Baker’s editing also creates a form of poetry between the three storylines, as it finds interlinked themes while Tsou observes them in their routine lives, through I-Ann and Shu-Fen’s nightly employment, or even I-Jinn forming a connection with a meerkat named GooGoo. The animal’s innocence is perfectly represented as a figure who wades through the chaos of a world he – and I-Jinn – have difficulty navigating in. I-Jinn is constantly chided by her grandfather (Akio Chen) for using her left hand, which she takes literally as “the devil hand,” causing more chaos in a life that doesn’t need more, especially given how Shu-Fen’s relationship with her parents – and siblings – has fractured even further after having moved to Taipei.

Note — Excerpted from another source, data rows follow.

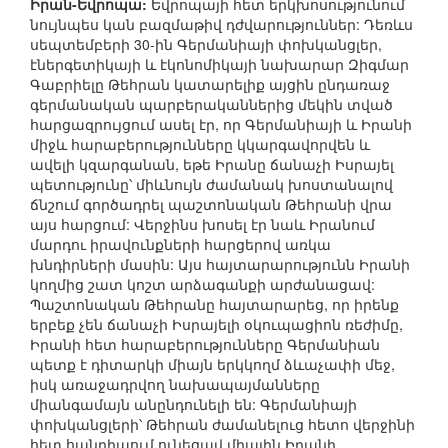
Իրան-Եվրոպա:
Եվրոպայի հետ երկխոսությունում
նույնպես կան բազմաթիվ դժվարություններ: Դեռևս
սեպտեմբերի 30-ին Գերմանիայի փոխկանցլեր,
էներգետիկայի և էկոնոմիկայի նախարար Զիգմար
Գաբրիելը Թեհրան կատարելիք այցին ընդառաջ
գերմանական պարբերականներից մեկին տված
հարցազրույցում ասել էր, որ Գերմանիայի և Իրանի
միջև հարաբերությունները կկարգավորվեն և
ավելի կզարգանան, եթե Իրանը ճանաչի Իսրայել
պետությունը՝ միևնույն ժամանակ խոստանալով
ճնշում գործադրել պաշտոնական Թեհրանի վրա
այս հարցում: Վերջինս խոսել էր նաև Իրանում
մարդու իրավունքների հարցերով առկա
խնդիրների մասին: Այս հայտարարությունն Իրանի
կողմից շատ կոշտ արձագանքի արժանացավ:
Պաշտոնական Թեհրանը հայտարարեց, որ իրենք
երբեք չեն ճանաչի Իսրայելի օկուպացիոն ռեժիմը,
Իրանի հետ հարաբերությունները Գերմանիան
պետք է դիտարկի միայն երկկողմ ձևաչափի մեջ,
իսկ առաջադրվող նախապայմանները
միանգամայն անընդունելի են: Գերմանիայի
փոխկանցլերի՝ Թեհրան ժամանելուց հետո վերջինի
հետ հանդիպում ունեցավ միային Իրանի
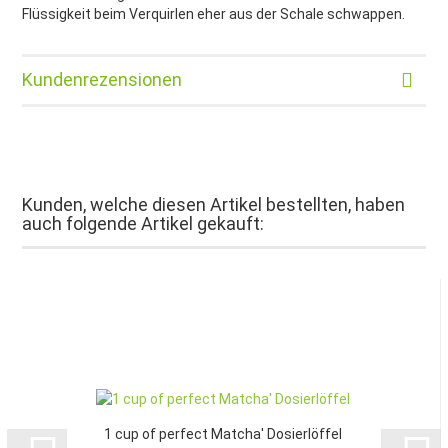
Flüssigkeit beim Verquirlen eher aus der Schale schwappen.
Kundenrezensionen
Kunden, welche diesen Artikel bestellten, haben
auch folgende Artikel gekauft:
1 cup of perfect Matcha' Dosierlöffel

The way Baker cuts between the three is always in communication with the grander picture at play, figures who perceive the world differently but are united in how they, no matter their age and subjective experiences, still have much to learn (and still won’t be able to learn everything there is to know about life when it ultimately ends) in their respective paths. Again, Tsou doesn’t judge them. She simply lets their views of the world speak for themselves and hopes they will resonate with viewers, whether young or old.
In that case, the performances are simply extraordinary, with young Nina Ye giving the year’s best child turn, by a country mile. How she expresses I-Jinn’s sense of wonder and awe in exploring a place she’s unfamiliar with and trying to make sense of things that adults are trying to shut her away from is genuinely remarkable, even more so from a nine-year-old child.
Her sense of comedic timing is pitch-perfect, and, in some of the film’s more dramatic sections, it won’t take long for you to shed a few tears as I-Jinn’s eyes always try to examine the layers of shielding her mother and sister attempt to do. You don’t want them to speak white lies to the child, but when she takes the “devil hand” mantra in the most literal sense of the term, one easily understands the complexities of Shu-Fen trying, as much as she can, for her child to live a carefree existence before the harsh reality of the world is known to her.

That’s why it feels particularly baffling that the conclusion tries to haphazardly link each storyline in a drawn-out banquet setpiece that removes much of the emotional connections the audience has formed in favor of twists that don’t add much to the narrative but hamper some of the movie’s strongest sections. That said, it’s not a significant stain on an otherwise profoundly affecting and visually soul-shocking humanist tale that feels very much in line with what audiences know and love from Baker, but feels like the first step for Shih Ching-Tsou to carve her own path as a singular talent.
Left-Handed Girl is as funny as it is deeply heartfelt, showcasing the complexities of life in ways that feel fresh and exciting, especially given the current digitized era we’re living in. Who knew that shooting an iPhone would make a film feel so alive and genuinely exciting? Baker certainly took that first step with Tangerine, but it was Tsou who perfected his techniques that must be witnessed on the biggest possible screen, and preferably not on a television.